● Problem requirements: Quote the rows from the line containing "median 3.90, box" through the line containing "Which series reaches", including both of those lines. Leave out the pictures.

● Supplied records:
===============

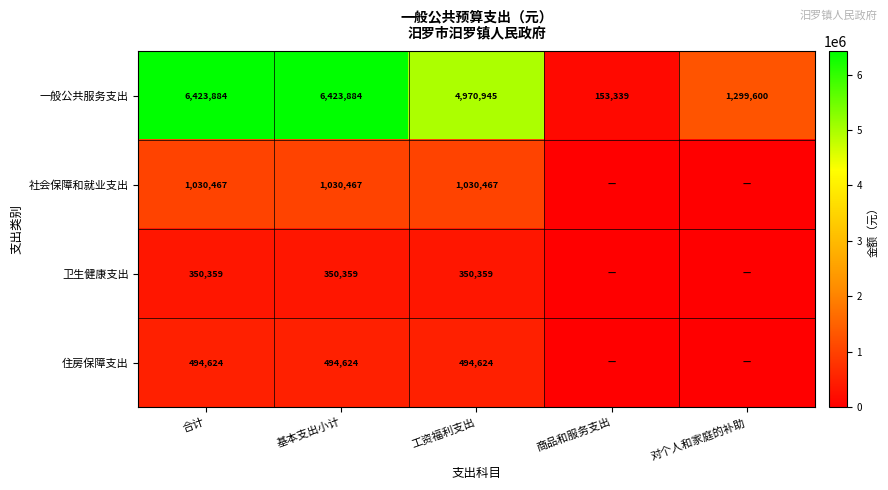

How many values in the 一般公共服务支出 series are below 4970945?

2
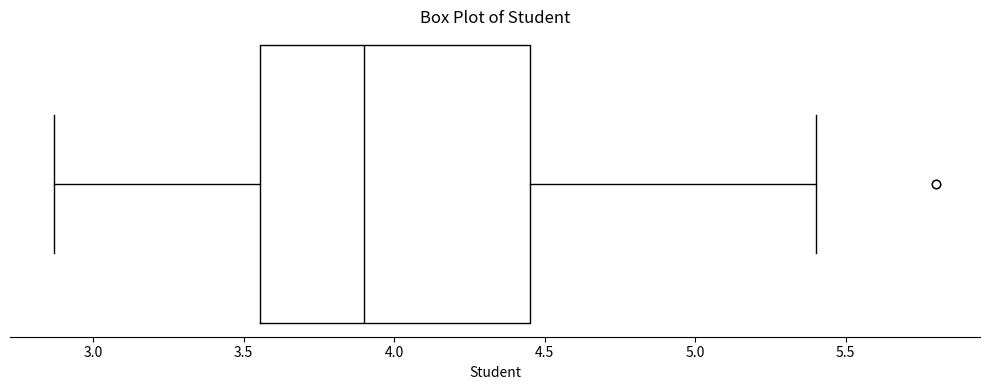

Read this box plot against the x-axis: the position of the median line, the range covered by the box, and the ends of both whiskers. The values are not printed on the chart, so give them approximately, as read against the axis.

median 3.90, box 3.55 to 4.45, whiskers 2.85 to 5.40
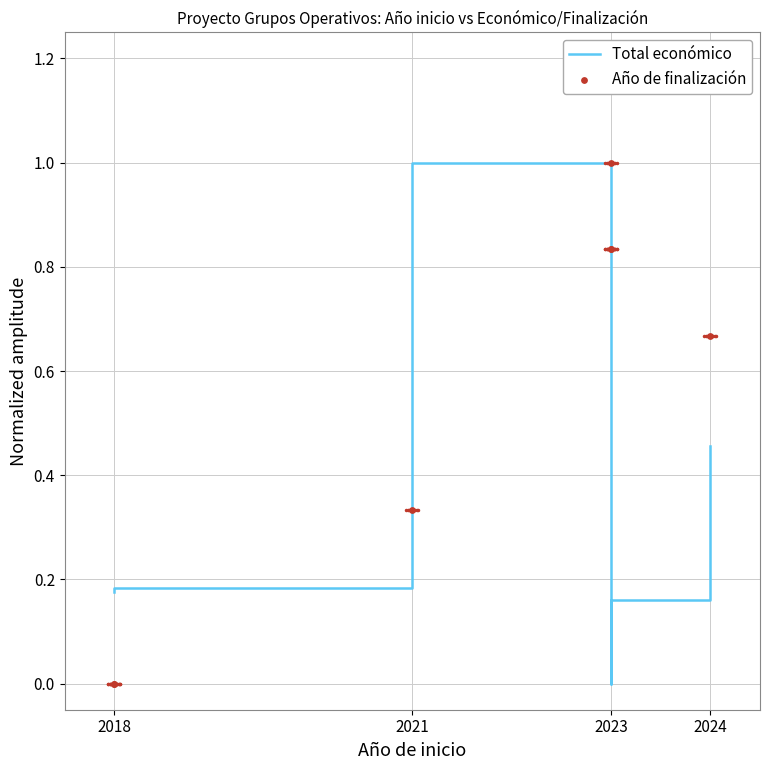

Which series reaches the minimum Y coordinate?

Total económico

===============

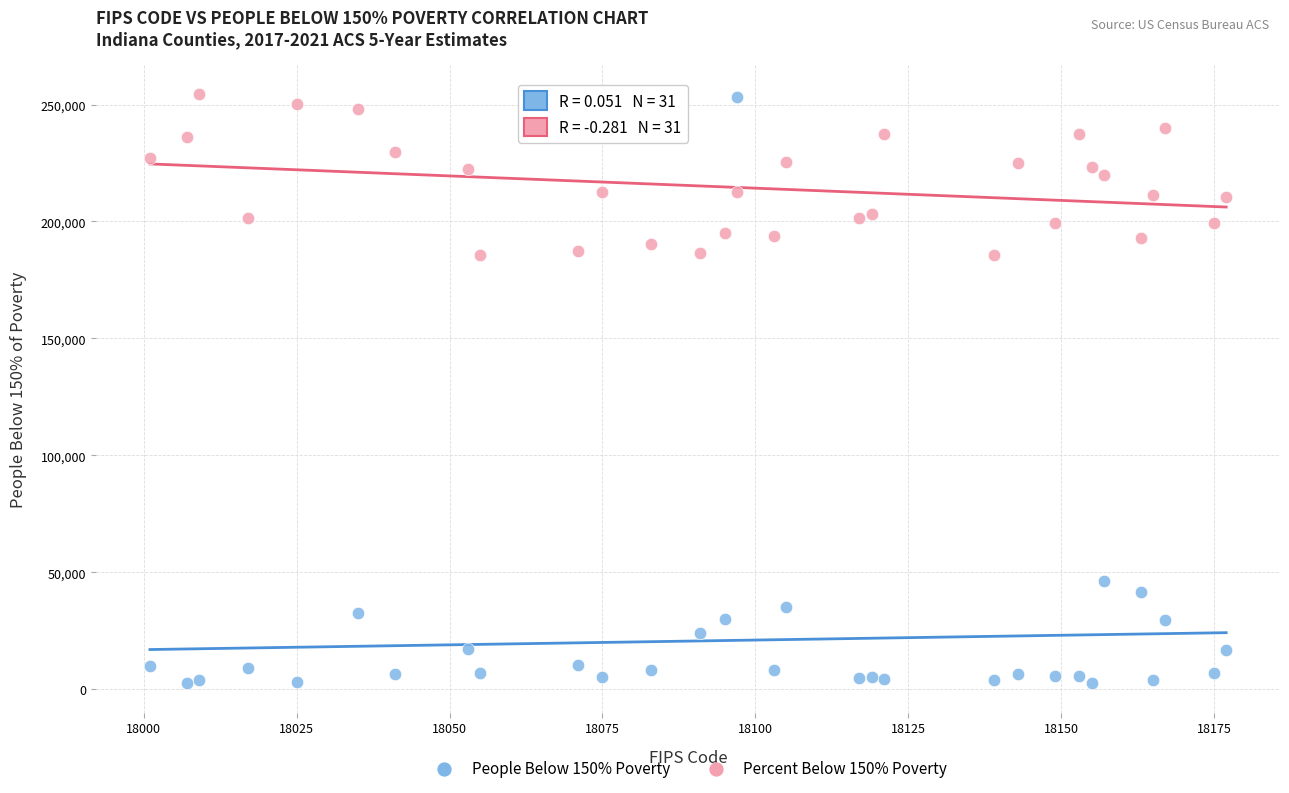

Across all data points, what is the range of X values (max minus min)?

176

===============

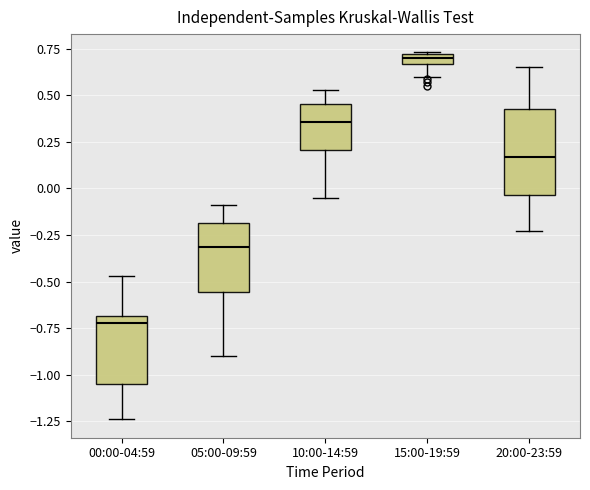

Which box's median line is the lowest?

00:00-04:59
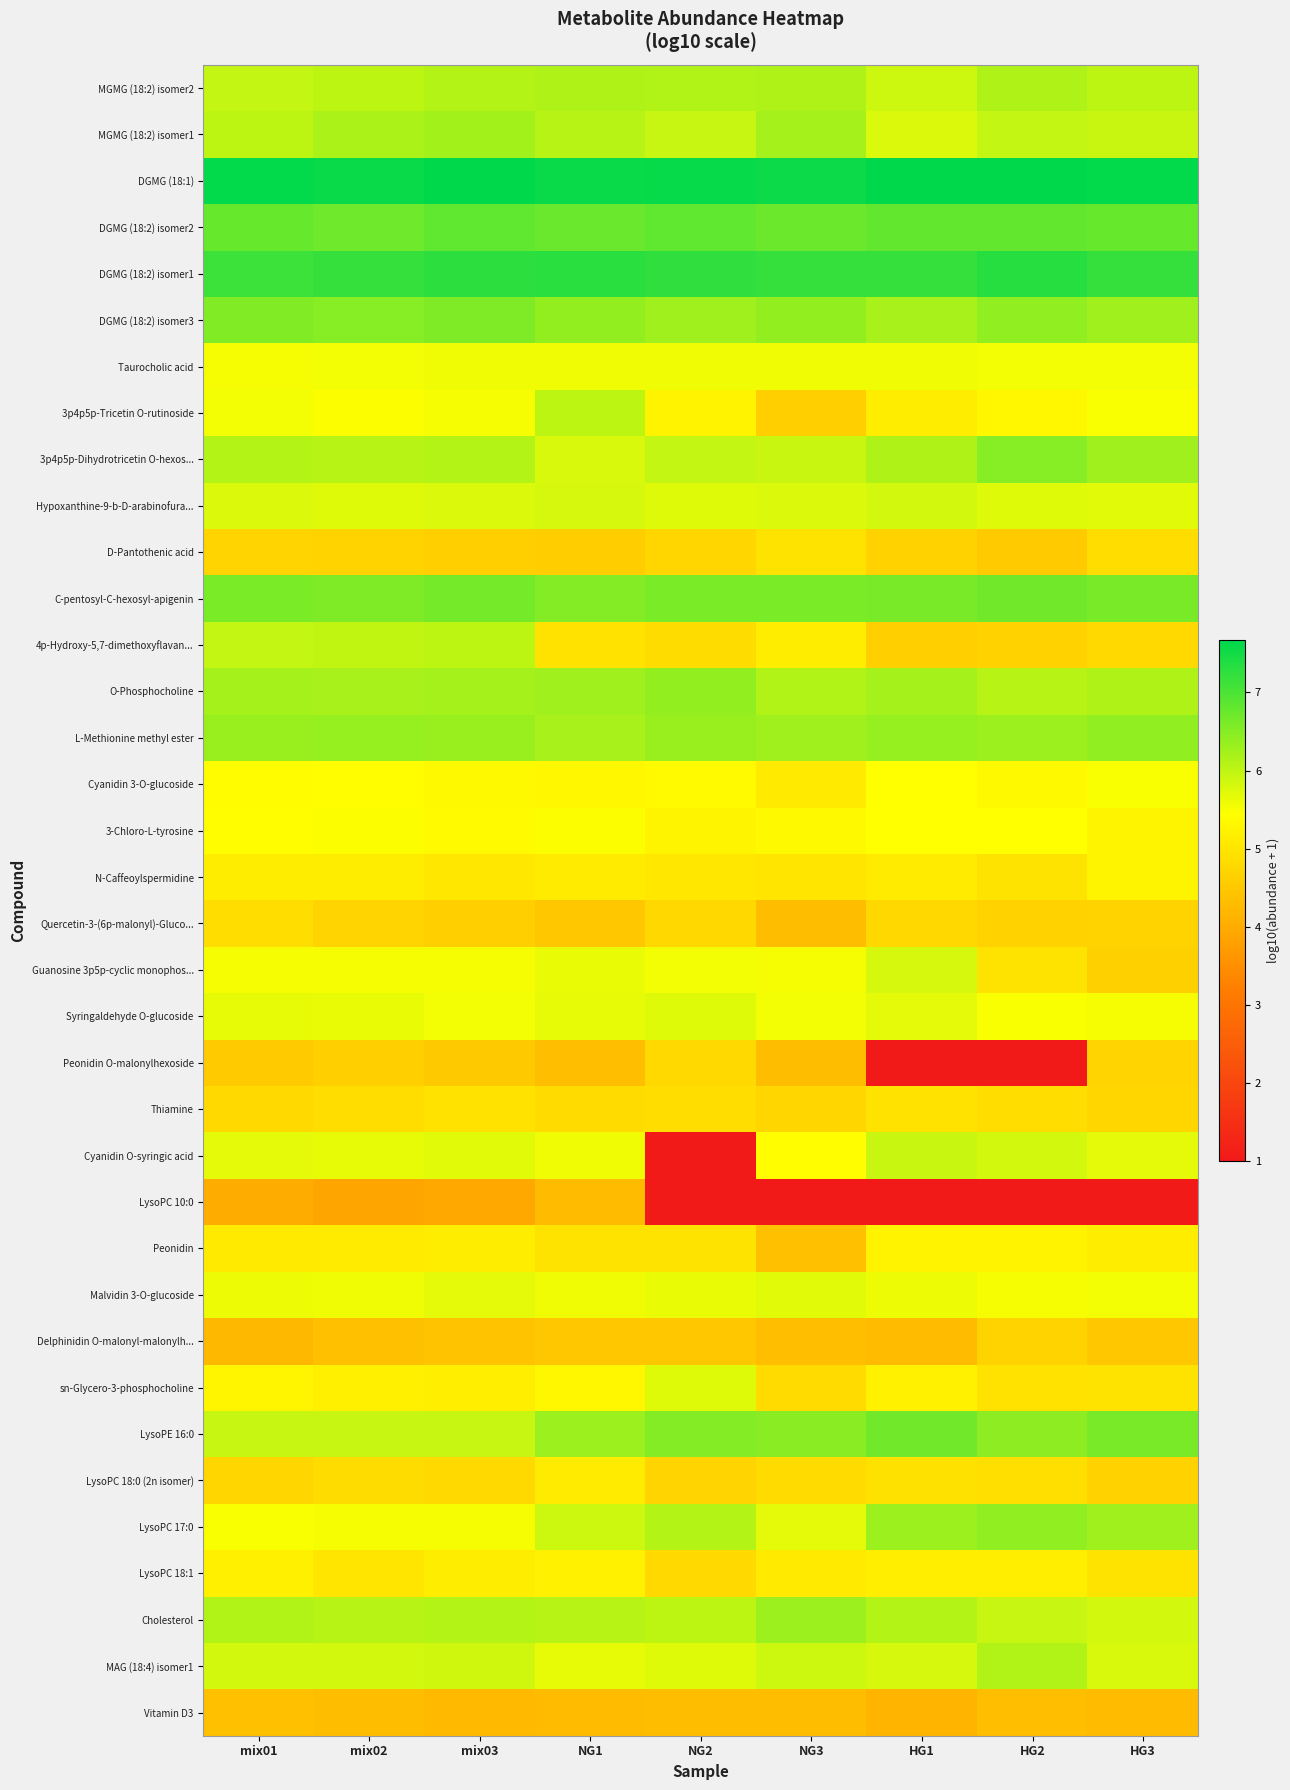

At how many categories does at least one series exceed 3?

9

===============

● Expected answer:
median 3.90, box 3.55 to 4.45, whiskers 2.85 to 5.40

Which series reaches the minimum Y coordinate?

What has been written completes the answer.